# [Text provided]
● ● ●

Assessment and Monitoring of VIIRS-DNB and SQML-L light Pollution in Lahore-Pakistan

Hajra Nisar¹, Faiza Sarwar¹, Safdar Ali Shirazi¹, Dania Amjad¹, Rana Waqar Aslam²

¹Department of Geography, University of the Punjab, Lahore 54000, Pakistan.

² State Key Laboratory of Information Engineering in Surveying, Mapping and Remote Sensing (LIESMARS), Wuhan University, Wuhan 430079, China.

*Corresponding author’s email:  faizasarwar.geog@pu.edu.plk

Citation | Nisar. H, Sarwar. F, Shirazi. S. A, Amjad. D, Aslam. R. W. “Assessment and Monitoring of VIIRS-DNB and SQML-L light Pollution in Lahore-Pakistan”, International Journal of Innovations in Science and Technology, Vol 3, Issue 4, pp: 94-109, 2022.

Received | Jan 01, 2022; Revised | Feb 02, 2022 Accepted | Feb 03, 2022; Published | Feb 10, 2022

Abstract

            The usage of artificial light is excessive and improper. Earth's night picture has changed significantly from space and studies have shown that over-exposure to artificial light in the night can influence animals, the environment and human beings. The purpose of this study was to monitor and measure skylights of Lahore City and temporary light pollution from 2012-2019. The Suite-Day/Night band of the Visible Image Radiometer was used for time changes analysis with GIS and Remote Sensing tools. Indicators were established as a table tool through zonal statistics, and a field survey was also undertaken to measure the Sky-Glow of Lahore with Sky Quality Meter-L. The results suggest that from 2012 to 2019, light pollution rose by 23.43 percent. Results suggest that around 53.99% of Lahore suffered from light pollution. The number of lights in Lahore has increased by 161.82 percent between 2012 and 2019. In the study period, the mean night light and the standard night light deviation were 127.87 and 98.22 percent, respectively. Lahore's night sky was heavily polluted by light. Lahore's average skylight is 17.15 meters above sea level, which means low quality skies at night. This research aims to provide people an insight into light pollution and the causes of local light pollution. Furthermore, this study aims to enhance public attention to light pollution mitigation attempts by governments and politicians.

● ● ●

# [What this task involves]
Return the stretch of the Lahore light pollution text from "¹Department of Geography, University" through "Wuhan 430079, China.", copied word for word. The data after this point isn't needed.

# [Data below]
● ● ●

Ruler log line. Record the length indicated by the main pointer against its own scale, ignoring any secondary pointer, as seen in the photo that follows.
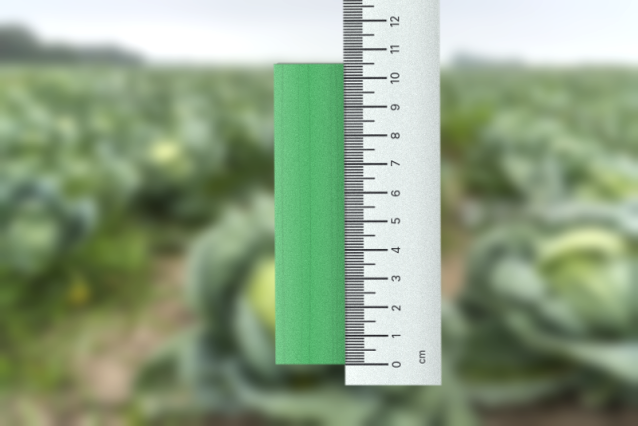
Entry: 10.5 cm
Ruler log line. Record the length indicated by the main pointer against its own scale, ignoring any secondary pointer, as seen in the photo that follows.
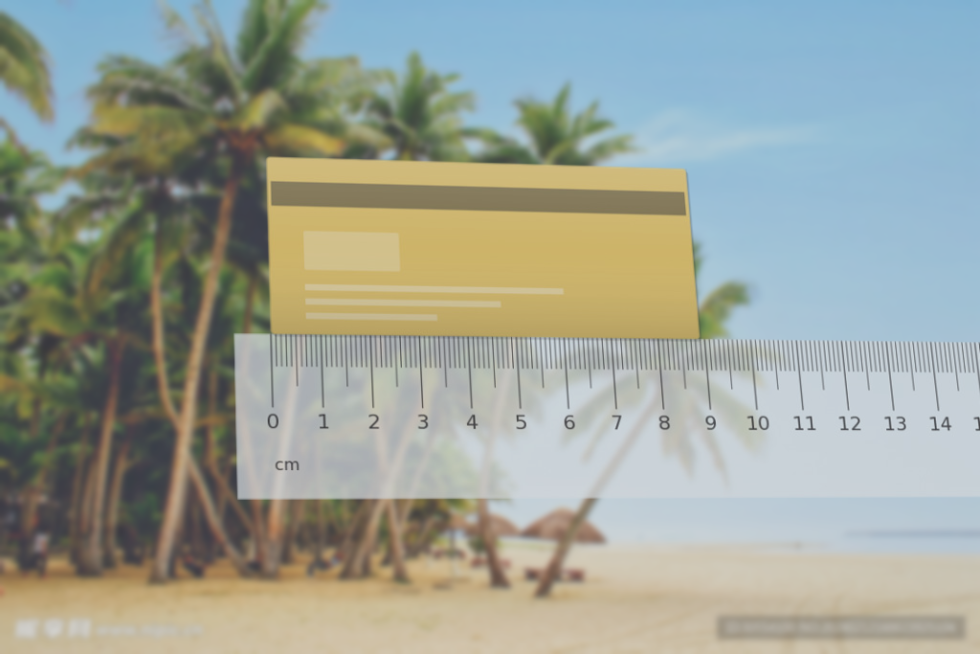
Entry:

● ● ●

# [Output of the task]
¹Department of Geography, University of the Punjab, Lahore 54000, Pakistan.

² State Key Laboratory of Information Engineering in Surveying, Mapping and Remote Sensing (LIESMARS), Wuhan University, Wuhan 430079, China.